Hello,
I have a database (22 GB) in SQLite that I query from R for numerical
analysis. I'm considering converting the database to HDF5 for faster
read times (because reading the population is slow). I have two
questions about the rhdf5 package that I haven't been able to figure
out from my own experimenting.
(i) Suppose that I save an R dataframe to a HDF file. Is it possible
to read subsets of the dataframe based on variable names and variable
values? Often, I don't won't to read the full dataframe into memory (~
100 million observations and ~ 30 variables).
(ii) I frequently use indexes in my SQLite database to quickly join
related tables. Does rhdf5 have a similar feature? If not, will
converting to a HDF5 database create substantial bottlenecks if I rely
on these joins frequently?
Thanks so much for your help.
-- output of sessionInfo():
N/A
--
Sent via the guest posting facility at bioconductor.org.
Dear James!
On 08.01.2014, at 19:19, James at embl-heidelberg.de wrote:
> I have a database (22 GB) in SQLite that I query from R for
numerical analysis. I'm considering converting the database to HDF5
for faster read times (because reading the population is slow). I have
two questions about the rhdf5 package that I haven't been able to
figure out from my own experimenting.
>
> (i) Suppose that I save an R dataframe to a HDF file. Is it possible
to read subsets of the dataframe based on variable names and variable
values? Often, I don't won't to read the full dataframe into memory (~
100 million observations and ~ 30 variables).

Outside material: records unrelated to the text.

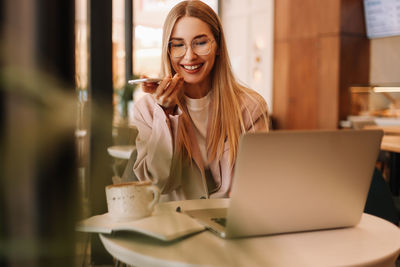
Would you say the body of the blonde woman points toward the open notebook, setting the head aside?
yes

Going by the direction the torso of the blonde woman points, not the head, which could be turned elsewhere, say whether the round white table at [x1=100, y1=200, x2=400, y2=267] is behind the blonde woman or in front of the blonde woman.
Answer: in front

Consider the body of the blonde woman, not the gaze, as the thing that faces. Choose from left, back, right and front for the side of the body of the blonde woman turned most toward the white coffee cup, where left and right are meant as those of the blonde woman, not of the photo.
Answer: front

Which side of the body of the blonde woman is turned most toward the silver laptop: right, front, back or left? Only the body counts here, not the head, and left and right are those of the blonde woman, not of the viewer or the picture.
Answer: front

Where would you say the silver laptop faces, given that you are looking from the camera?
facing away from the viewer and to the left of the viewer
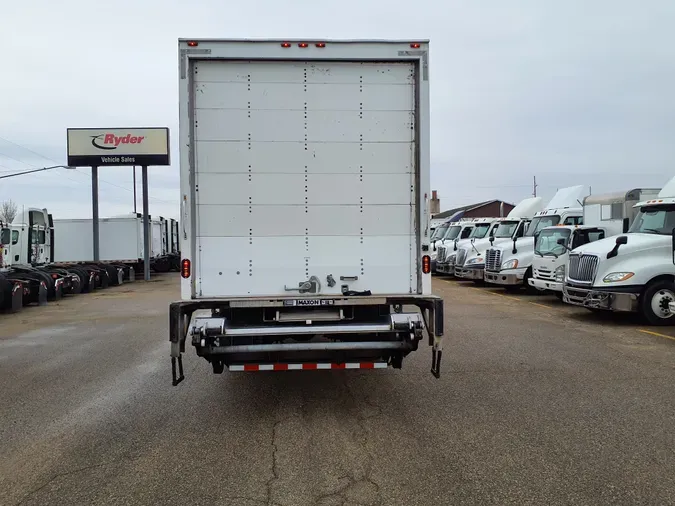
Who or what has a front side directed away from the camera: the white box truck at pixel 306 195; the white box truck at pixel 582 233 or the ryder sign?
the white box truck at pixel 306 195

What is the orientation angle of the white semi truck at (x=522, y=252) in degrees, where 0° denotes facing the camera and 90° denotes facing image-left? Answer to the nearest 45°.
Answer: approximately 45°

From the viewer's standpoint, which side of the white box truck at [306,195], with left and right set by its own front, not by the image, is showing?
back

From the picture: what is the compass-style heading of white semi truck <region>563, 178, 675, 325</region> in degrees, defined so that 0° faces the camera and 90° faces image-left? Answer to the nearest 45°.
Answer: approximately 45°

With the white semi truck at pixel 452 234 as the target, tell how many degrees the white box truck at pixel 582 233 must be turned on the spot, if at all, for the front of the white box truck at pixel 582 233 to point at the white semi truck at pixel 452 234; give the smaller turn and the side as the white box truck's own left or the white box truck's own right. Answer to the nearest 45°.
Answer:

HDF5 does not support the R-specific structure 'data.frame'. In the
standard settings,
data.frame's are stored as an HDF5 compound datatype. Reading compound
data is
very inefficient. You should consider storing your data as arrays.
This will provide you
with the most efficient reading and writing methods. And you are able
to subset these
arrays. Subsetting is currently not supported for data.frames/Compound
data types.
Subsetting with variable names is not part of rhdf5/HDF5. You can only
subset using
Integers. You have to organize the mapping from names to indices
yourself.
> (ii) I frequently use indexes in my SQLite database to quickly join
related tables. Does rhdf5 have a similar feature? If not, will
converting to a HDF5 database create substantial bottlenecks if I rely
on these joins frequently?
HDF5 is not a database management system as is SQLite. If you need a
'join', you
should consider SQLite or other, more efficient database management
systems.
> Thanks so much for your help.
>
> -- output of sessionInfo():
>
> N/A
>
> --
> Sent via the guest posting facility at bioconductor.org.